When Muller and van Severen work together, a new piece often starts with little and grow through discussion.
“The process is always different. Sometimes we begin to work by seeing something; sometimes we start working on something when we find a specific material. And then, out of the blue, everything we have mentioned to each other in a few weeks time,” Muller snaps her fingers, ”comes together in a piece. The other one draws a little thing, and the other one sees something in it. It starts with something little, and then we start to talk. And it sounds strange, but we mostly agree on things.”
“We agree about the taste of something, like proportion or colour. Sometimes we are struggling, but we also accept when the other one says ‘I don’t like it’,” van Severen continues.
“I think that’s because we trust each other a lot in our work, that we can accept critical comments or we can discuss without an argument,” she finishes.
Expanding Projects
Muller Van Severen used to produce limited editions of the furniture by themselves. Now their work is distributed by Valerie Objects, a new Antwerp-based design label initiated by Axel Van Den Bossche, Frank Lambert and art director Veerle Wenes of Valerie Traan Gallery. In addition to Muller van Severen, Valerie Objects presents work by designers Maarten Baas, Studio Wieki Somers, Koichi Futatsumata, Jinhuyn Jeon and Studio Simple.
“We want to design new things for Valerie Objects. The pieces will be the same and the furniture will still be numbered limited editions, but it will be made by someone else, and we just do little finishings,” van Severen explains.
Partially enabled by the collaboration with Valerie Objects, Muller Van Severen has recently been asked to collaborate with architecture offices in architectural competitions as well as competitions to design public spaces. The duo is also collaborating with the Metropolitan Museum in New York in designing furniture for the restaurant of the new expansion of the Museum to the Marcel Breuer building, which was previously a part of the Whitney Museum.

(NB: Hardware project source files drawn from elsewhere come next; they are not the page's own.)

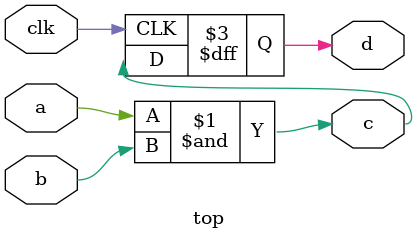
<source format=v>
`timescale 1ns / 1ps

module top(
  a,
  b,
  clk,
  c,
  d);

input wire clk;

input wire a;
input wire b;
output wire c;
output reg d;

assign c = a & b;

always @(posedge clk) begin
  d <= c;
end

endmodule

</source>
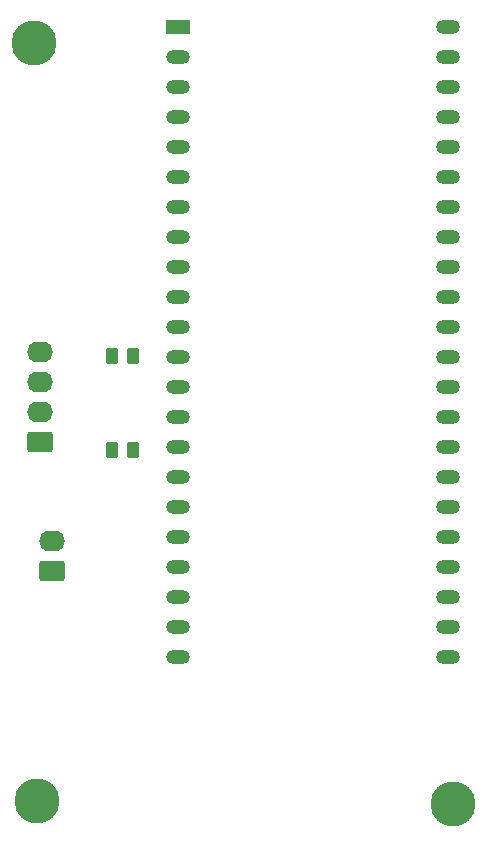
<source format=gts>
G04 #@! TF.GenerationSoftware,KiCad,Pcbnew,9.0.0*
G04 #@! TF.CreationDate,2025-07-09T15:49:06-04:00*
G04 #@! TF.ProjectId,SMACAR RECEIVER BOARD,534d4143-4152-4205-9245-434549564552,rev?*
G04 #@! TF.SameCoordinates,Original*
G04 #@! TF.FileFunction,Soldermask,Top*
G04 #@! TF.FilePolarity,Negative*
%FSLAX46Y46*%
G04 Gerber Fmt 4.6, Leading zero omitted, Abs format (unit mm)*
G04 Created by KiCad (PCBNEW 9.0.0) date 2025-07-09 15:49:06*
%MOMM*%
%LPD*%
G01*
G04 APERTURE LIST*
G04 Aperture macros list*
%AMRoundRect*
0 Rectangle with rounded corners*
0 $1 Rounding radius*
0 $2 $3 $4 $5 $6 $7 $8 $9 X,Y pos of 4 corners*
0 Add a 4 corners polygon primitive as box body*
4,1,4,$2,$3,$4,$5,$6,$7,$8,$9,$2,$3,0*
0 Add four circle primitives for the rounded corners*
1,1,$1+$1,$2,$3*
1,1,$1+$1,$4,$5*
1,1,$1+$1,$6,$7*
1,1,$1+$1,$8,$9*
0 Add four rect primitives between the rounded corners*
20,1,$1+$1,$2,$3,$4,$5,0*
20,1,$1+$1,$4,$5,$6,$7,0*
20,1,$1+$1,$6,$7,$8,$9,0*
20,1,$1+$1,$8,$9,$2,$3,0*%
G04 Aperture macros list end*
%ADD10C,3.800000*%
%ADD11RoundRect,0.250000X0.262500X0.450000X-0.262500X0.450000X-0.262500X-0.450000X0.262500X-0.450000X0*%
%ADD12RoundRect,0.250000X0.845000X-0.620000X0.845000X0.620000X-0.845000X0.620000X-0.845000X-0.620000X0*%
%ADD13O,2.190000X1.740000*%
%ADD14R,2.000000X1.200000*%
%ADD15O,2.000000X1.200000*%
G04 APERTURE END LIST*
D10*
G04 #@! TO.C,REF\u002A\u002A*
X126750000Y-116750000D03*
G04 #@! TD*
D11*
G04 #@! TO.C,R3*
X134912500Y-79000000D03*
X133087500Y-79000000D03*
G04 #@! TD*
D10*
G04 #@! TO.C,REF\u002A\u002A*
X162000000Y-117000000D03*
G04 #@! TD*
G04 #@! TO.C,REF\u002A\u002A*
X126500000Y-52500000D03*
G04 #@! TD*
D12*
G04 #@! TO.C,J1*
X127020000Y-86310000D03*
D13*
X127020000Y-83770000D03*
X127020000Y-81230000D03*
X127020000Y-78690000D03*
G04 #@! TD*
D14*
G04 #@! TO.C,U1*
X138670000Y-51157920D03*
D15*
X138670000Y-53697920D03*
X138670000Y-56237920D03*
X138670000Y-58777920D03*
X138670000Y-61317920D03*
X138670000Y-63857920D03*
X138670000Y-66397920D03*
X138670000Y-68937920D03*
X138670000Y-71477920D03*
X138670000Y-74017920D03*
X138670000Y-76557920D03*
X138670000Y-79097920D03*
X138670000Y-81637920D03*
X138670000Y-84177920D03*
X138670000Y-86717920D03*
X138670000Y-89257920D03*
X138670000Y-91797920D03*
X138670000Y-94337920D03*
X138670000Y-96877920D03*
X138666320Y-99415200D03*
X138666320Y-101955200D03*
X138666320Y-104495200D03*
X161530000Y-104497920D03*
X161530000Y-101957920D03*
X161530000Y-99417920D03*
X161530000Y-96877920D03*
X161530000Y-94337920D03*
X161530000Y-91797920D03*
X161530000Y-89257920D03*
X161530000Y-86717920D03*
X161530000Y-84177920D03*
X161530000Y-81637920D03*
X161530000Y-79097920D03*
X161530000Y-76557920D03*
X161530000Y-74017920D03*
X161530000Y-71477920D03*
X161530000Y-68937920D03*
X161530000Y-66397920D03*
X161530000Y-63857920D03*
X161530000Y-61317920D03*
X161530000Y-58777920D03*
X161530000Y-56237920D03*
X161530000Y-53697920D03*
X161530000Y-51157920D03*
G04 #@! TD*
D12*
G04 #@! TO.C,J2*
X128020000Y-97270000D03*
D13*
X128020000Y-94730000D03*
G04 #@! TD*
D11*
G04 #@! TO.C,R4*
X134912500Y-87000000D03*
X133087500Y-87000000D03*
G04 #@! TD*
M02*

</source>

The couple is also working on Petit H by Hermès for D’Days in Paris in 2016. Petit H is a company within Hermès recycling the luxury company’s surplus materials by asking artists and designers to use them in design and art pieces.
Next year, they will also have a solo exhibition at Galerie Kreo in Paris – when exactly, is yet to be decided, since the gallery prefers giving time to its designers and presenting the work when it’s done.
“We basically have the whole show ready, but we are still working on a prototype that we need to show to Kreo’s Didier Krzentowski,” van Severen says. “We will have the exhibition a month or two later. I would like to have the show in March or April next year, but I can’t really promise yet. But, soon.”
“From early on, we had a dream project and it was showing at Galerie Kreo,” Muller recalls. “When Hannes was 23 he always said ‘imagine, if you could do a show in Kreo’… We are very young to have the dream come true, but maybe we have to find another dream now. There are many different things happening, and my dream is to keep those things alive.”
“Now what we make for Kreo is very different from museums and restaurants, but it’s also the same world,” van Severen finishes. “It’s different, but you can feel it’s also family.” •
Muller Van Severen will also be part of exhibition Design Derby – Belgium Netherlands 1815–2015 running at Design Museum Gent from 23 October 2015–13 March 2016.